This question is very intriguing as there is no straight answer. According to social gerontologists like us, there is no reason to be unhappy and lonely in old age provided you plan a bit early to be ‘social’. There is a myth in the society that elders are all grumpy and adamant. It is not true. The survey published by the Office for National Statistics, UK(ONS) shows that seniors tend to be happier rather than more miserable than younger people. But looking at ONS data in more depth reveals an even more interesting pattern
Due to many ifs and buts early in life and the decade between ages 40 to 50, people score progressively lower in measures of happiness on average. As adults reach middle age they often take on additional job and family responsibilities and can be increasingly troubled by job insecurity and the career uncertainties, as well as by childcare and commitments to parents. Conflicts between these high demanding roles can be a real stressor in these years, and at times, earnings can increasingly fail to meet people’s needs. This trend reverses after the middle years so that the average happiness increases steadily, until it levels off when people are about 70.
The survey mentioned above, generate averages from different people with different health conditions, and we cannot assume that all people will be categorised along the ‘average’ route. Longitudinal research into happiness of an elderly person has not yet been possible, and research has not directly indicated that one variable – age – is causally determining the other – happiness. It is true age contributes in some way to positive or negative feelings, but the chronological years alone cannot be the direct reason for unhappiness. So we need to look for other, possibly causative, factors which may change with age especially finance and health.
The above mentioned factors alongside other aspects of a person’s ‘environment’, can mask the happiness in middle age. But in general, happiness quotient improves steadily after that phase. The new found happiness is because people move on to different stages of life, where demands on their time and money, experienced uncertainty and other negative features tend to decline.

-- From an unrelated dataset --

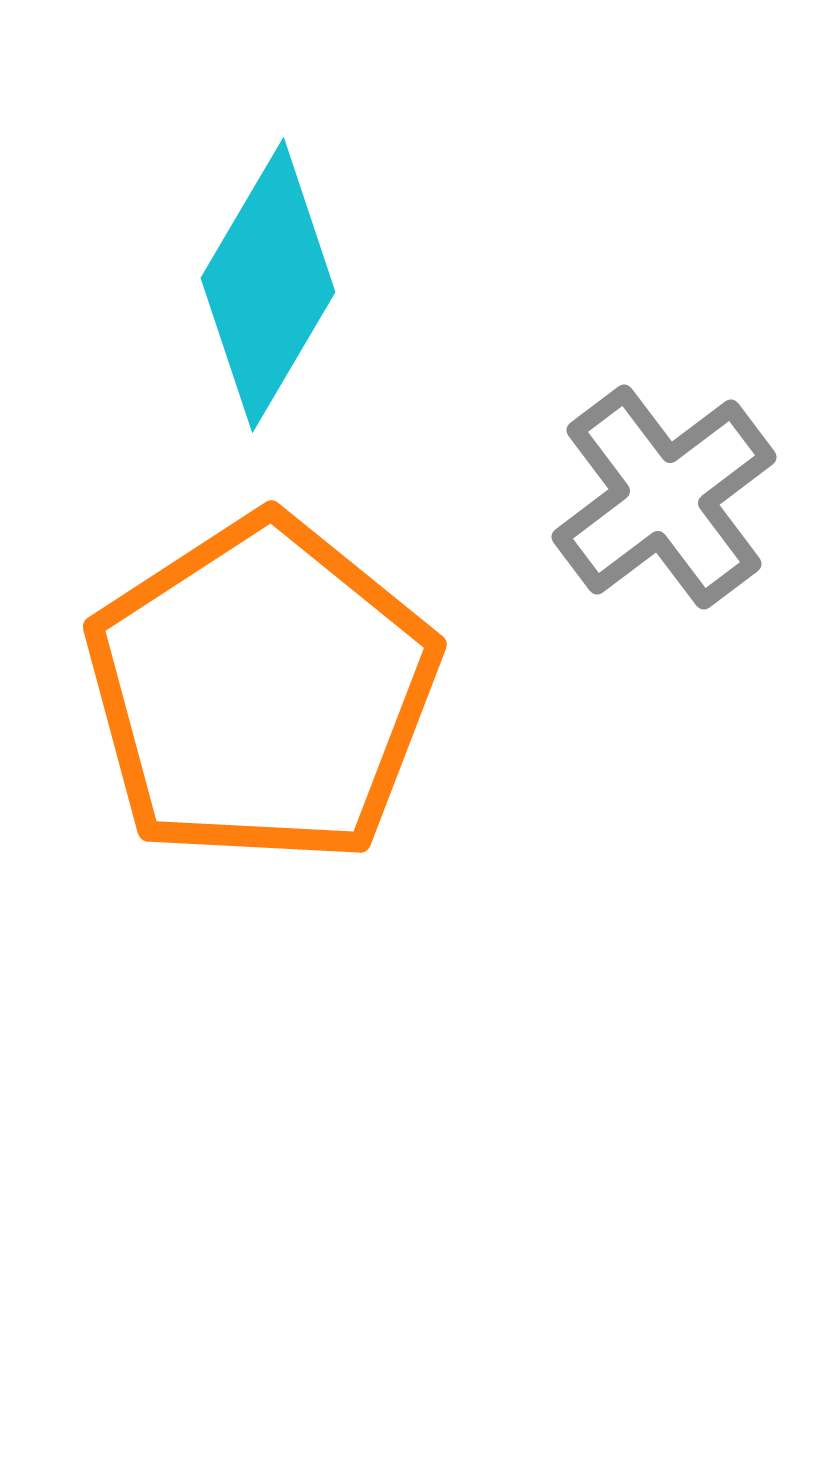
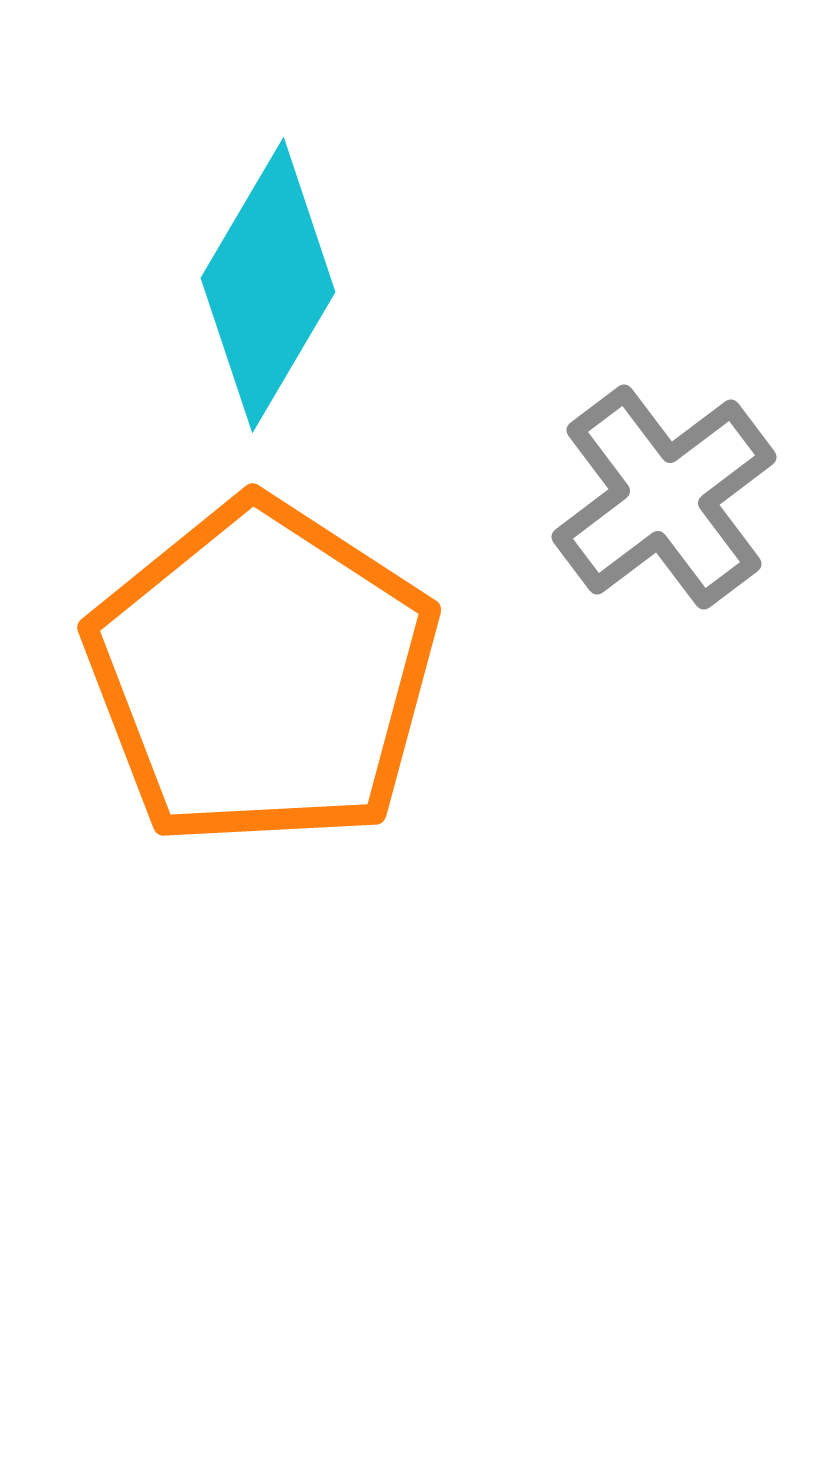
orange pentagon: moved 17 px up; rotated 6 degrees counterclockwise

As children grow up, job and other activities become established and care-dependent relatives pass away, people’s happiness on average increases.

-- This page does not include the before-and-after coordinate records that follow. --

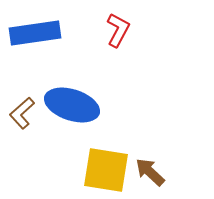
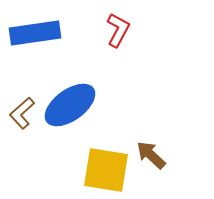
blue ellipse: moved 2 px left; rotated 54 degrees counterclockwise
brown arrow: moved 1 px right, 17 px up
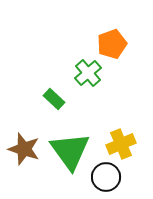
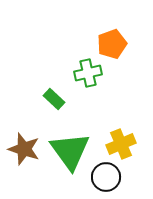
green cross: rotated 28 degrees clockwise
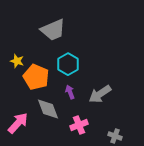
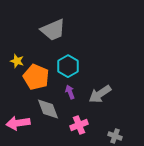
cyan hexagon: moved 2 px down
pink arrow: rotated 140 degrees counterclockwise
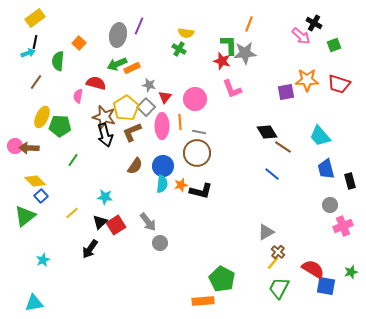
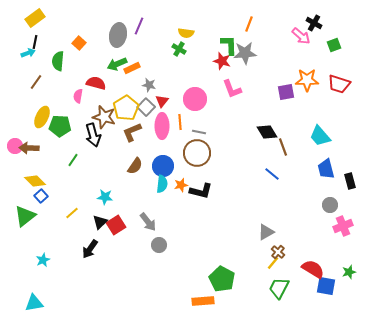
red triangle at (165, 97): moved 3 px left, 4 px down
black arrow at (105, 135): moved 12 px left
brown line at (283, 147): rotated 36 degrees clockwise
gray circle at (160, 243): moved 1 px left, 2 px down
green star at (351, 272): moved 2 px left
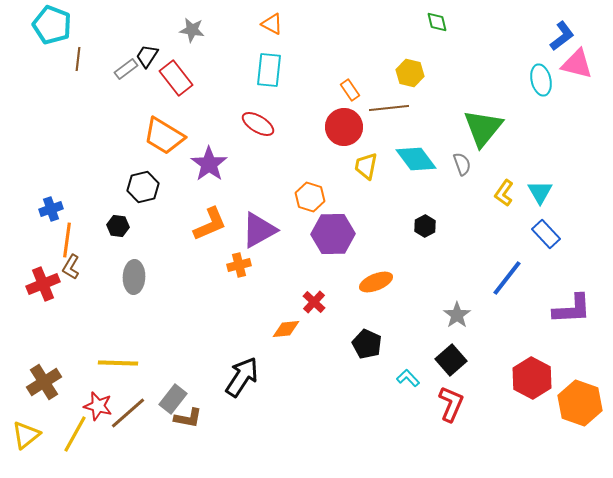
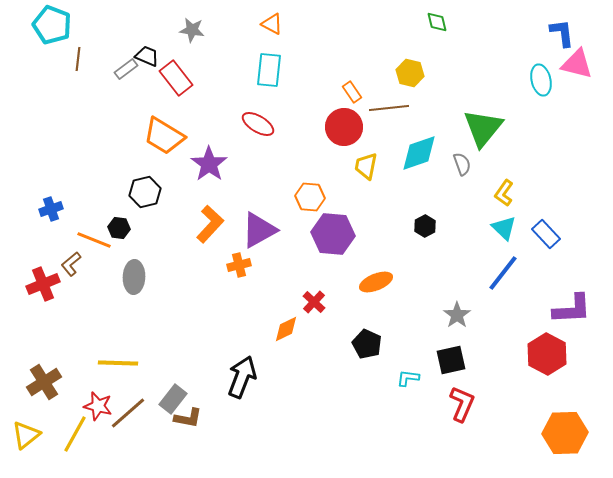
blue L-shape at (562, 36): moved 3 px up; rotated 60 degrees counterclockwise
black trapezoid at (147, 56): rotated 80 degrees clockwise
orange rectangle at (350, 90): moved 2 px right, 2 px down
cyan diamond at (416, 159): moved 3 px right, 6 px up; rotated 72 degrees counterclockwise
black hexagon at (143, 187): moved 2 px right, 5 px down
cyan triangle at (540, 192): moved 36 px left, 36 px down; rotated 16 degrees counterclockwise
orange hexagon at (310, 197): rotated 12 degrees counterclockwise
orange L-shape at (210, 224): rotated 24 degrees counterclockwise
black hexagon at (118, 226): moved 1 px right, 2 px down
purple hexagon at (333, 234): rotated 6 degrees clockwise
orange line at (67, 240): moved 27 px right; rotated 76 degrees counterclockwise
brown L-shape at (71, 267): moved 3 px up; rotated 20 degrees clockwise
blue line at (507, 278): moved 4 px left, 5 px up
orange diamond at (286, 329): rotated 20 degrees counterclockwise
black square at (451, 360): rotated 28 degrees clockwise
black arrow at (242, 377): rotated 12 degrees counterclockwise
cyan L-shape at (408, 378): rotated 40 degrees counterclockwise
red hexagon at (532, 378): moved 15 px right, 24 px up
orange hexagon at (580, 403): moved 15 px left, 30 px down; rotated 21 degrees counterclockwise
red L-shape at (451, 404): moved 11 px right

As social gerontologists, we have a different take on this. Unhappiness is your own making and nobody to blame for the misery. Feelings are not exclusively determined by what happens to you – they also depend on how you respond to your overall situation. Staying ‘social’ is probably one of the most important things you can do as a senior for several reasons.
We have seen many elderly people socially active even at the ‘very old’ ages. The moment you start socialising, your personality changes to more accommodating, cheerful, affable, and friendly. These qualities will certainly make you more ‘popular’ in your community. When the involvement with the community increases, you have no room for unhappiness or depression. The same can be said about the hobbies. Good social life and pursuing a hobby can be of great help to many elders in achieving their full potential thereby a positive outlook to life itself.
Here are some tips that helps you bring cheerfulness and contentment to your life.
- Get involved with a charity and give back to society
- Join a social club, like Rotary Club
- Be a part of a special interest group like Antakshari, music or biking
- Involved with the church or temple activities to nurture spirituality
- Indulge in hobbies that excite you
- Join a gym or engage in physical activities like tennis, shuttle or golfing
- Start gardening
- Try getting a pet
- If healthy, start travelling and explore
- Do not stay always with people of your age, have a variety of people around you young and old
Elderly people complain life has no charm and they hate monotonous existence. As features and events in your life become increasingly familiar they tend to generate less intense emotions, perhaps contributing to a gradual decrease in happiness with increasing years. Old age can be the best time of your life if you use your head intelligently.